When I was diagnosed with schizophrenia eight years ago, the first medication I took was called Abilify. It was a new drug, one that was supposed to protect against metabolic issues like gaining weight.
It would’ve been fine but it had a nasty side effect no one told me about — the constant, restless feeling of needing to move. I couldn’t sit still and I was so uncomfortable that I’d take miles-long walks every day just to ease the feeling. I felt like I was about to jump out of my skin.
That was a side effect called akathisia. Needless to say, it was so unpleasant that I demanded to be put on something else.
After that came the years-long parade of trying different meds and experiencing the side effects of each of those. For Risperdal and Latuda, it was some pretty extreme weight gain. For Geodon, it was more paranoia, and for Seroquel it was drowsiness.
The point is, I know finding the right medication takes time, and it takes trial and error. It takes some serious discomfort, too. In all that time, though, I never gave up on meds simply for the fact that I didn’t want to feel crazy anymore.
It takes some perspective to see it like that: that you can handle whatever side effects come with a certain medication as long as it causes your symptoms to subside. That’s the key to dealing with the long process of finding the right medication. It takes openness, experimentation, and a good deal of patience to find the med that fits, but once you do, life will be a lot more pleasant.
I’ve learned a lot in my years of living with schizophrenia. I’ve learned how to feel normal, I’ve learned how to quiet my intrusive thoughts, and most important, I’ve learned how to roll with the punches.
Dealing with a mental illness can be tough. You have to deal with chaos, in your head and in your life. You have to deal with the stigma of being labeled crazy, and you have to deal with learning how to cope.

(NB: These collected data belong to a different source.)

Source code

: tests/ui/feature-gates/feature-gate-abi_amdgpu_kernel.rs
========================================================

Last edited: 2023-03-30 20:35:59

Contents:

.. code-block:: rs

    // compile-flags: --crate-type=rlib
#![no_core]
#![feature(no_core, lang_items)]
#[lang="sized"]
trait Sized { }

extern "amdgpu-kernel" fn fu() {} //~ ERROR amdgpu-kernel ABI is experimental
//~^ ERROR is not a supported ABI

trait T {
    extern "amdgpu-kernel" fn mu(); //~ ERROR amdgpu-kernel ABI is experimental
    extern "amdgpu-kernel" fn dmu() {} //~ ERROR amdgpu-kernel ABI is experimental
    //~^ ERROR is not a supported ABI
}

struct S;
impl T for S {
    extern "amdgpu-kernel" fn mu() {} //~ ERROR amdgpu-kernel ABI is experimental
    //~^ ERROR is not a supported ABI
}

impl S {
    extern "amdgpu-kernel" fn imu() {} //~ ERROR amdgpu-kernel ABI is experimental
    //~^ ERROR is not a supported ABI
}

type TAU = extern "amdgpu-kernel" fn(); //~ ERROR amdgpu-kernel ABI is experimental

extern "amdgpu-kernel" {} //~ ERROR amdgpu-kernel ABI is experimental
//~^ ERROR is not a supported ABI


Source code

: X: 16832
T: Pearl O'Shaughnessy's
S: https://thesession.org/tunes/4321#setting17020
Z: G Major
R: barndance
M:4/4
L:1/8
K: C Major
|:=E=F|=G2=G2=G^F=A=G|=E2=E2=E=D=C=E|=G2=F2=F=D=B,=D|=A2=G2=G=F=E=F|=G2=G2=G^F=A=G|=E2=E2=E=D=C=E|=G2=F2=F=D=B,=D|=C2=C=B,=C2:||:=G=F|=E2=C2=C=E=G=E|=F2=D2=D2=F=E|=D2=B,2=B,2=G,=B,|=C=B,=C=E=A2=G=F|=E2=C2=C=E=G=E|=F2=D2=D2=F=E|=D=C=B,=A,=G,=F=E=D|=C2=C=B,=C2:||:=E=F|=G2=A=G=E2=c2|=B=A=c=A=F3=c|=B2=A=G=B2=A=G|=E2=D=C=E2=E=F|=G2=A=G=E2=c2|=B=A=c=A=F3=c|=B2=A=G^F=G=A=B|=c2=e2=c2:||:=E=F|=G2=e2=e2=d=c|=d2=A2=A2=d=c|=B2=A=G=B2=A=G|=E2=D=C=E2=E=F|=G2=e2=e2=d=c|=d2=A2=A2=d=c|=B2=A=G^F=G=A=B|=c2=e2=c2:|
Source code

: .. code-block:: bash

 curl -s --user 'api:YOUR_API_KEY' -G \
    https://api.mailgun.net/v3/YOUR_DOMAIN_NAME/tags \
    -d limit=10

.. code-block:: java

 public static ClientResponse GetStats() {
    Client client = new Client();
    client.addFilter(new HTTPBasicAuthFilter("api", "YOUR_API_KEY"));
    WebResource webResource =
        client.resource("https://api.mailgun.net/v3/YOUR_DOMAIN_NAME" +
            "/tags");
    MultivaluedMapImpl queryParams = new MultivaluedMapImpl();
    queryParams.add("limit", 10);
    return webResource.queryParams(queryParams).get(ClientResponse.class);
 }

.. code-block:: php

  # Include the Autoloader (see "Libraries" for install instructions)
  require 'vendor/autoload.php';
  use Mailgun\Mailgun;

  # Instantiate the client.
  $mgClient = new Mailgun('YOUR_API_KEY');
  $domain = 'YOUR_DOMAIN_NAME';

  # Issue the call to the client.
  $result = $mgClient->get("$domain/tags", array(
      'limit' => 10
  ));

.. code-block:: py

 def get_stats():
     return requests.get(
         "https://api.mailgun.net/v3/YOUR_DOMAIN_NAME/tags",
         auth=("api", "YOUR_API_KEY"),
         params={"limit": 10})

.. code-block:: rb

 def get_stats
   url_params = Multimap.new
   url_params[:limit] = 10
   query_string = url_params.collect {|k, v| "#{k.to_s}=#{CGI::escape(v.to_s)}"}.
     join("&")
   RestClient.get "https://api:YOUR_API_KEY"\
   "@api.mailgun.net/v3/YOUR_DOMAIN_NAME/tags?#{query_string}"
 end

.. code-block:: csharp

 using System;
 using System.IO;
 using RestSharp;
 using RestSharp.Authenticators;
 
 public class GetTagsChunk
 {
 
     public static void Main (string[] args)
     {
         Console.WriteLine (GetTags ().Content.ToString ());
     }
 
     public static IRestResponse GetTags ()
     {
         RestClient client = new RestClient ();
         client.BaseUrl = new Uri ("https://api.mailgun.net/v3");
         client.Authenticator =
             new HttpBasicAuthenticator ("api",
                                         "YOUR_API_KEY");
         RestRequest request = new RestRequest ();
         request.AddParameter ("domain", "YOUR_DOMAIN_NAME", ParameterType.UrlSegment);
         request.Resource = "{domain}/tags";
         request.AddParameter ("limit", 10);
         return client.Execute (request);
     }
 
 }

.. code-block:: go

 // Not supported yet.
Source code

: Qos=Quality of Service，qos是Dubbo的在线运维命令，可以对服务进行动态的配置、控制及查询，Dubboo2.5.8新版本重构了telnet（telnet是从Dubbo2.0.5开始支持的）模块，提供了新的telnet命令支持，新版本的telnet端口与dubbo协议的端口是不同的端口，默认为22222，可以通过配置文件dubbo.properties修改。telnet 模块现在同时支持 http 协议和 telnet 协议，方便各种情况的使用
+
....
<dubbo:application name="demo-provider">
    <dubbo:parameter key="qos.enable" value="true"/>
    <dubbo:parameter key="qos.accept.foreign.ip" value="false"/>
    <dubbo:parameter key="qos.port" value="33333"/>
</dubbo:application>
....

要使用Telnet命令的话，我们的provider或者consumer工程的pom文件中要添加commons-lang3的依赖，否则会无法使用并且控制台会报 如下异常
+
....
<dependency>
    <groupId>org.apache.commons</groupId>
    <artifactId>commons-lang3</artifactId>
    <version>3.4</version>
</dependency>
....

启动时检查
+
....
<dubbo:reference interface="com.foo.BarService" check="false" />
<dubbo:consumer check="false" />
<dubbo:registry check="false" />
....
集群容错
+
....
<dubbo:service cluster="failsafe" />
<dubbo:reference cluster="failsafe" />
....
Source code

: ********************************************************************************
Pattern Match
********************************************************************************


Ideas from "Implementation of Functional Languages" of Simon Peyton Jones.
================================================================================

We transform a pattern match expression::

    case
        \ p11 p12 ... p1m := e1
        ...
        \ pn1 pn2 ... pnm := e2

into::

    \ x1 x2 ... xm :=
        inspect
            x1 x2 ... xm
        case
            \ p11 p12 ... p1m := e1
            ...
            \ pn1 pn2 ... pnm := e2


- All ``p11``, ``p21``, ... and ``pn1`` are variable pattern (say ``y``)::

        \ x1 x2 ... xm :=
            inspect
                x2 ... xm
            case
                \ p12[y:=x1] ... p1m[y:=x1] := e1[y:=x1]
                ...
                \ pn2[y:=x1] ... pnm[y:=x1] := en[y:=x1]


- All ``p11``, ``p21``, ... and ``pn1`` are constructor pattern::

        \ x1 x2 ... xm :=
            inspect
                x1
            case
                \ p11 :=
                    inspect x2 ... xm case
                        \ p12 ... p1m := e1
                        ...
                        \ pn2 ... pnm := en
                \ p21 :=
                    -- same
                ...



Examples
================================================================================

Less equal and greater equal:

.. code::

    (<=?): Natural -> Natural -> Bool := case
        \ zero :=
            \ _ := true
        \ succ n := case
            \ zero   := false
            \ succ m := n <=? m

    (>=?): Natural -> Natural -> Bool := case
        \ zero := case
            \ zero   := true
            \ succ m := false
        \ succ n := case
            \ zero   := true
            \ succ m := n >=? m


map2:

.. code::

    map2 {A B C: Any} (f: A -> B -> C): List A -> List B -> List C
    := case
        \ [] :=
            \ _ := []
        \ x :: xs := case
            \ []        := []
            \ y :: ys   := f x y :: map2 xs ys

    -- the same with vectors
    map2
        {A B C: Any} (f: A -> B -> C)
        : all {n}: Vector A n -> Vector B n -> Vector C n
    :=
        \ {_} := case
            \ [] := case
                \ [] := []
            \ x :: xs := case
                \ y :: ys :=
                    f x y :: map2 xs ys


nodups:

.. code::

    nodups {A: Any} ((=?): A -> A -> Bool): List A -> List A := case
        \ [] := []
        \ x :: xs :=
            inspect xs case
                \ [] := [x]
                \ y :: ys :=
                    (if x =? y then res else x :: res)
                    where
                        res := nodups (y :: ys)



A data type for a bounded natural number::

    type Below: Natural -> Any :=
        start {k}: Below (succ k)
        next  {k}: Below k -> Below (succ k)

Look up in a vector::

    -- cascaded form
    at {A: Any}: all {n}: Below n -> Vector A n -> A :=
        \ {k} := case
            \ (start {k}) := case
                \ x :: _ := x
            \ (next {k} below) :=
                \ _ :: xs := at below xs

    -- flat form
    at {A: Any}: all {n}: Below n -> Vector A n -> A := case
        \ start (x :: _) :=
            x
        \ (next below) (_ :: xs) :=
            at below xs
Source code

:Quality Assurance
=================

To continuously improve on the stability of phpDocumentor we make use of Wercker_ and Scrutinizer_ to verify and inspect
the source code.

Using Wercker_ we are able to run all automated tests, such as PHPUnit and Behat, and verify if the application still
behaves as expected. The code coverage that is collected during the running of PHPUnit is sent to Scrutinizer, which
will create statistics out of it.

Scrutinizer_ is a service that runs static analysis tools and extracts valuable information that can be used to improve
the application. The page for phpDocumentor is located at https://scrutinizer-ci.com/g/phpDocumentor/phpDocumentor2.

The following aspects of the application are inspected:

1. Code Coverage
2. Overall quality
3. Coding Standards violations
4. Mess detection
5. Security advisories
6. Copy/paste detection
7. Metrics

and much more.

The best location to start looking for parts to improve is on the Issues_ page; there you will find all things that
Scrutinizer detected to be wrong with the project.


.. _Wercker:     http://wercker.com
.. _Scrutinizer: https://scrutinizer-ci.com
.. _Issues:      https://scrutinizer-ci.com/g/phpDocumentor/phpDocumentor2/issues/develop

The one thing that has the most profound effect, though, is medication. It’s the catalyst for well-being. Though it may be tough to figure out what works, it’s well worth it once you find something that gives you a better grasp on normal life.
I’ve heard complaints from others that their meds don’t work or that the doctors overprescribe. You definitely have to be cognizant of such things, but it is in your best interest to experiment until you find something that fits. I wouldn’t be where I am today without my meds, writing to audiences here and in the New York Times. I’m thankful for my stability.
It takes time, it takes a willingness to try and it takes patience, but you will figure out what’s best for you if you try and if you truly want to get better.